¿Es peligroso comer las cabezas de las gambas y otros crustáceos?

Gamba roja de Denia (Alicante)
Gamba roja de Denia (Alicante)
AGÈNCIA VALENCIANA TURISME

Nueva crisis alimentaria, justo a tiempo para Navidad y con uno de los productos clásicos de esta temporada como protagonista: gambas, langostinos y crustáceos en general. Aunque, en realidad, ni es nueva ni es una crisis de seguridad alimentaria sino más bien una de esas historias que de vez en cuando saltan a los titulares sin que nadie sepa muy bien la razón.

Y es que, según escuchábamos en el mismísimo Telediario de TVE, chupar las cabezas de las gambas se ha convertido en un deporte de riesgo. Una auténtica faena teniendo en cuenta que, como todo el mundo sabe, ahí se concentra todo el sabor de estos animales. No ya solo a la hora de comerlos tal cual, sino que tostar un poco las cabezas y estrujarlas bien es parte fundamental para preparar un buen caldo o base para otros platos.

Tal y como explica Beatriz Robles, experta en seguridad alimentaria, la culpa es del cadmio, un metal pesado que se acumula en el riñón y el hígado. Y precisamente al comernos las cabezas de las gamas nos estamos comiendo esos órganos del animal -con mayor contenido en cadmio- que acabará acumulándose en los nuestros y siendo un rasgo potencial para la salud.

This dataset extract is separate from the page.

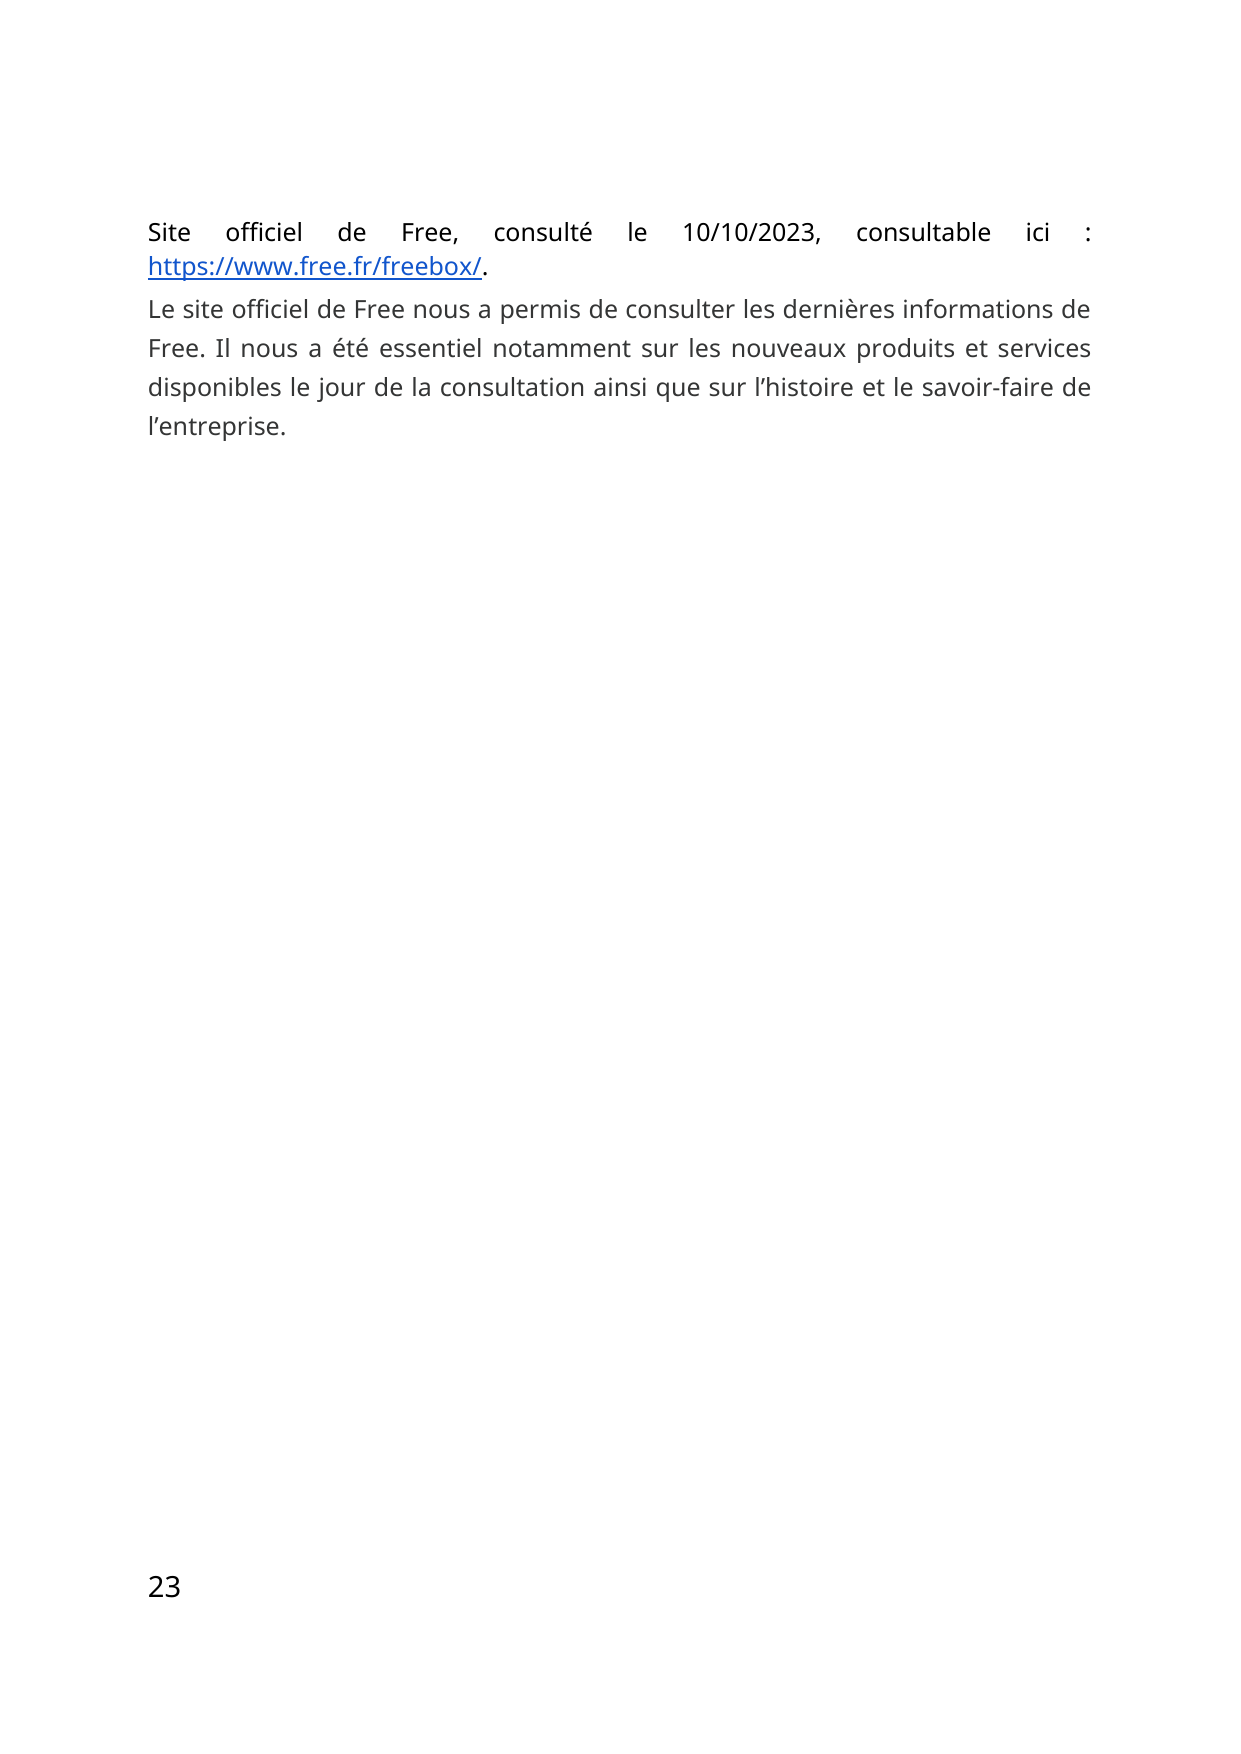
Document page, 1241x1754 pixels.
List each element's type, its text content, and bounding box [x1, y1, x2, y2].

text Site officiel de Free, consulté le 10/10/2023, consultable ici : https://www.free.fr/freebox/. [148, 215, 1093, 283]
text Le site officiel de Free nous a permis de consulter les dernières informations de Free. Il nous a été essentiel notamment sur les nouveaux produits et services disponibles le jour de la consultation ainsi que sur l’histoire et le savoir-faire de l’entreprise. [148, 291, 1093, 443]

Aunque las dosis máximas están reguladas en otros alimentos que contienen más cadmio y que consumimos más habitualmente (legumbres, hortalizas...), en el caso de los crustáceos no hay indicadores concretos. Básicamente porque el consumo de estas partes del animal no es habitual en la mayoría de los países.

Aclarados estos puntos, lo curioso del asunto -tal y como destaca Robles- es que los consejos de AECOSAN (Agencia Española de Seguridad Alimentaria y Nutrición) respecto al consumo de crustáceos se remontan a 2011. Es decir, no ha cambiado nada ni se ha emitido ningún tipo de alerta ahora respecto al consumo de estos productos.

Mientras surgen todo tipo de teorías que expliquen por qué justo ahora se vuelve a hablar de esto -más allá de que se coma más marisco en Navidades-, la pregunta que preocupará a todo el mundo es si realmente es peligroso chupar la cabeza de las gambas o se está exagerando.

Según los consejos de este organismo oficial, es mejor evitarlo. No hay una dosis indicada, lo que se traduce -nos explica Robles- en una recomendación general de minimizar al máximo su consumo.

Así que, aunque no sea nada nuevo y posiblemente llevamos años haciéndolo pese a que las recomendaciones ya estaban ahí, tal vez habría que empezar a hacer caso y olvidarnos de las cabezas de las gambas. O de la mayoría de ellas, al menos.